_Your goal_
Present each line of the entries below that holds the word "index".

(Dataset entries)

== == ==

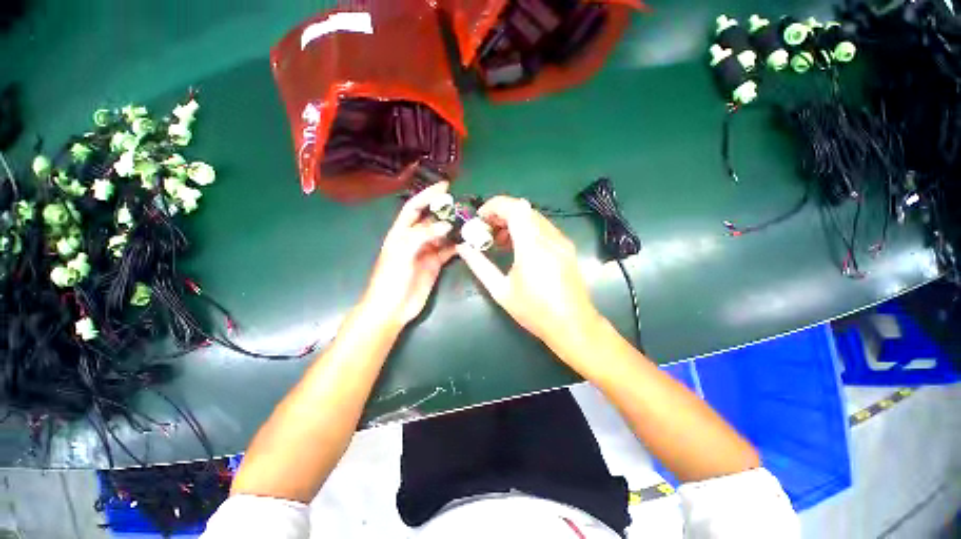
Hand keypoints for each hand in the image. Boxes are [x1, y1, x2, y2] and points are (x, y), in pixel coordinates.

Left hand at [362, 182, 455, 326]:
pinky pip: (448, 250)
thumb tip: (446, 225)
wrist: (392, 308)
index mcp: (401, 233)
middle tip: (464, 205)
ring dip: (454, 227)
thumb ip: (422, 235)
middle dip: (445, 211)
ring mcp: (426, 252)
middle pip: (431, 220)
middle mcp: (414, 239)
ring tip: (470, 220)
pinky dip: (457, 245)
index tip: (445, 186)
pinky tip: (468, 241)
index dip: (427, 195)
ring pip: (442, 235)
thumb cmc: (391, 279)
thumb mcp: (402, 253)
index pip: (414, 208)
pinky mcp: (435, 264)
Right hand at [456, 196, 602, 351]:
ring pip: (534, 217)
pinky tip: (519, 248)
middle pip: (524, 209)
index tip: (480, 217)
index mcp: (532, 247)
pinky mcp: (567, 247)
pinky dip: (527, 229)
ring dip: (514, 221)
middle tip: (487, 230)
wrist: (573, 325)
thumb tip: (462, 248)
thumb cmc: (534, 311)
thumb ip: (479, 265)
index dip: (495, 205)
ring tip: (500, 241)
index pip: (515, 208)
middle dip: (501, 214)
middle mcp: (550, 237)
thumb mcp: (501, 291)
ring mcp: (561, 241)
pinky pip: (544, 227)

== == ==

_Result_
index mcp: (401, 233)
index tip: (445, 186)
index dip: (427, 195)
index pip: (414, 208)
index tip: (480, 217)
index mcp: (532, 247)
index dip: (495, 205)
index pip: (515, 208)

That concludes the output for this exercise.